Google's new robot can play table tennis like humans
Google's DeepMind team has made a significant breakthrough by developing a table tennis-playing robot. This robot can compete at an amateur human level, as detailed in Google's recently published paper "Achieving Human Level Competitive Robot Table Tennis." The research paper asserts that this is the first-ever robot capable of matching humans in a sport, marking a major advancement in robotic learning and control.
Watch the robot playing
Performance against human opponents
The table tennis robot was put to the test against beginner and intermediate-level players. It demonstrated its prowess by defeating all beginner-level opponents and securing victories in 55% of matches against intermediate players. However, the robot fell short when pitted against advanced players, losing all matches. Out of the 29 games it participated in, the system emerged victorious in 45% of them.

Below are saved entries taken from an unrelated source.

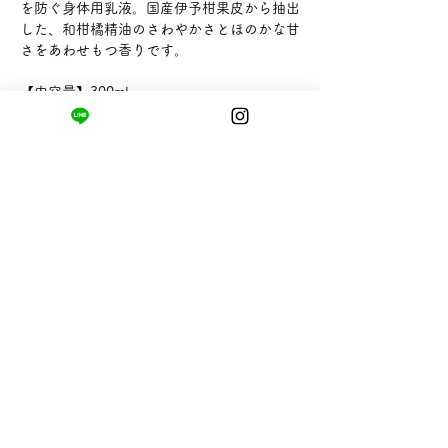
を防ぐ身体用乳液。国産伊予柑果皮から抽出
した、和柑橘精油のさわやかさとほのかな甘
さをあわせもつ香りです。
【内容量】300ml
【販売者】松山油脂株式会社
まちの小さな商店ittō
〒421-0122
静岡県静岡市駿河区用宗四丁目19番12号
HUTPARK東館1F
TEL:
050-8893-6310
MAIL: info@itto-store.jp
​営業時間: 8:30 - 16:30
※12/31-1/3はお休み、
月第1火曜日（祝
祭日の場合は翌平日）
配送と返品について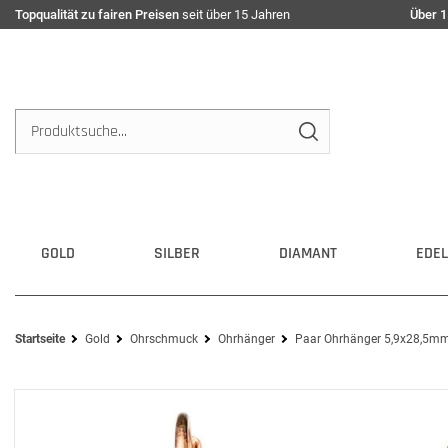
Topqualität zu fairen Preisen
seit über 15 Jahren
Über 1
GOLD
SILBER
DIAMANT
EDEL
Startseite
Gold
Ohrschmuck
Ohrhänger
Paar Ohrhänger 5,9x28,5mm 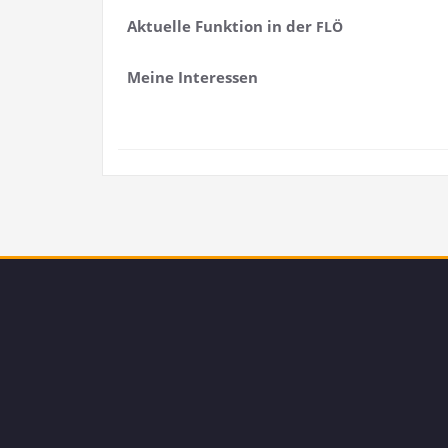
Aktu­el­le Funk­ti­on in der
FLÖ
Mei­ne Interessen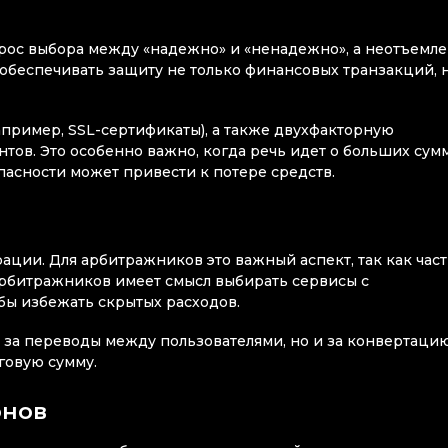
прос выбора между «надежно» и «ненадежно», а неотъемл
беспечивать защиту не только финансовых транзакций, 
ример, SSL-сертификаты), а также двухфакторную
ов. Это особенно важно, когда речь идет о больших сум
пасности может привести к потере средств.
ции. Для арбитражников это важный аспект, так как час
арбитражников имеет смысл выбирать сервисы с
ы избежать скрытых расходов.
о за переводы между пользователями, но и за конвертаци
говую сумму.
онов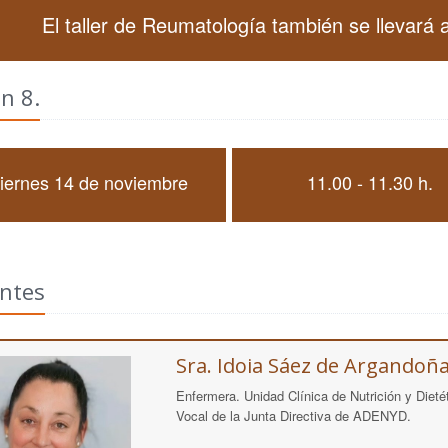
El taller de Reumatología también se llevará a
n 8.
iernes 14 de noviembre
11.00 - 11.30 h.
ntes
Sra. Idoia Sáez de Argandoñ
Enfermera. Unidad Clínica de Nutrición y Dietét
Vocal de la Junta Directiva de ADENYD.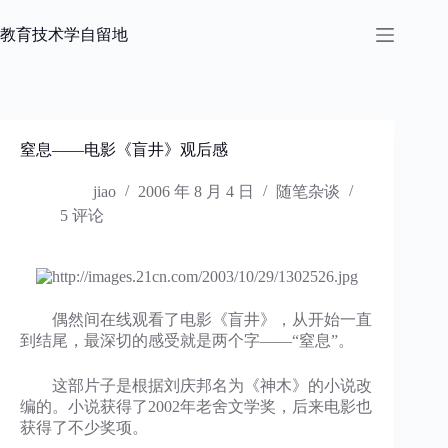
跳
过
教育技术学自留地
内
容
窒息——电影《盲井》观后感
jiao
2006 年 8 月 4 日
随笔杂谈
5 评论
偶然间在线观看了电影《盲井》，从开始一直
到结尾，最深切的感受就是两个字——“窒息”。
这部片子是根据刘庆邦名为《神木》的小说改
编的。小说获得了2002年老舍文学奖，后来电影也
获得了不少奖项。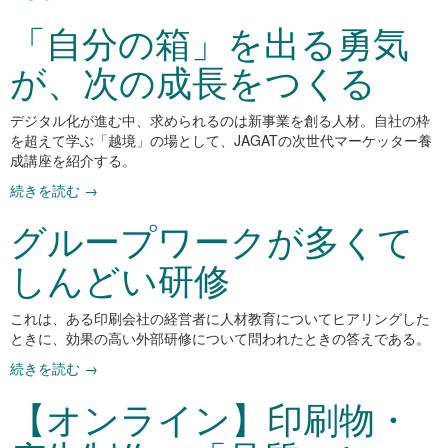
「自分の箱」を出る勇気
が、次の成長をつくる
デジタル化が進む中、求められるのは新事業を創る人材。自社の枠
を超えて学ぶ「越境」の場として、JAGATの次世代マーケッター養
成講座を紹介する。
続きを読む
→
グループワークが多くて
しんどい研修
これは、ある印刷会社の経営者に人材教育についてヒアリングした
ときに、効果の高い外部研修について問われたときの答えである。
続きを読む
→
【オンライン】印刷物・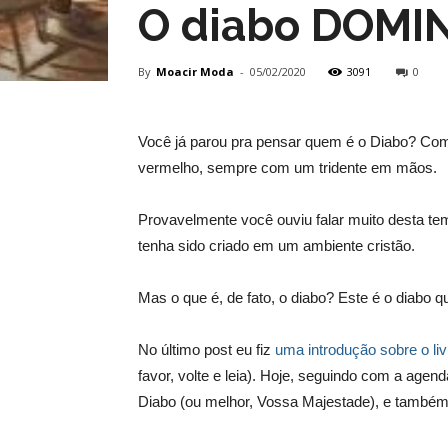
O diabo DOM
By
Moacir Moda
-
05/02/2020
3091
0
Você já parou pra pensar quem é o Diabo? Com
vermelho, sempre com um tridente em mãos.
Provavelmente você ouviu falar muito desta te
tenha sido criado em um ambiente cristão.
Mas o que é, de fato, o diabo? Este é o diabo
No último post eu fiz
uma introdução sobre o liv
favor, volte e leia). Hoje, seguindo com a agend
Diabo (ou melhor, Vossa Majestade), e também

Table tennis: A benchmark for robotic research
The sport of table tennis has long been a standard for robotic research since the 1980s. This is due to its demand for both basic skills like returning the ball, and complex ones such as strategizing and long-term planning. Despite their success, DeepMind's team acknowledges that more work is needed to consistently achieve human-level performance on single tasks, and eventually develop generalist robots capable of performing various useful tasks.
Challenges and potential improvements in robotic performance
The table tennis robot's primary weakness is its slow reaction time to fast balls. This issue is attributed to system latency, compulsory resets between shots, and a lack of useful data. To overcome these challenges, the researchers suggest exploring advanced control algorithms and hardware optimizations. These could include models for predicting ball trajectories or implementing faster communication protocols between the robot's sensors and actuators.
DeepMind's research could impact broader robotics
Beyond table tennis, DeepMind envisions that their research could have wider implications for the field of robotics. This could be through policy architecture, the use of simulation in real games, and real-time strategy adaptation. The team also identified areas for improvement such as handling high and low balls, backhand shots, and deciphering the spin on an incoming ball.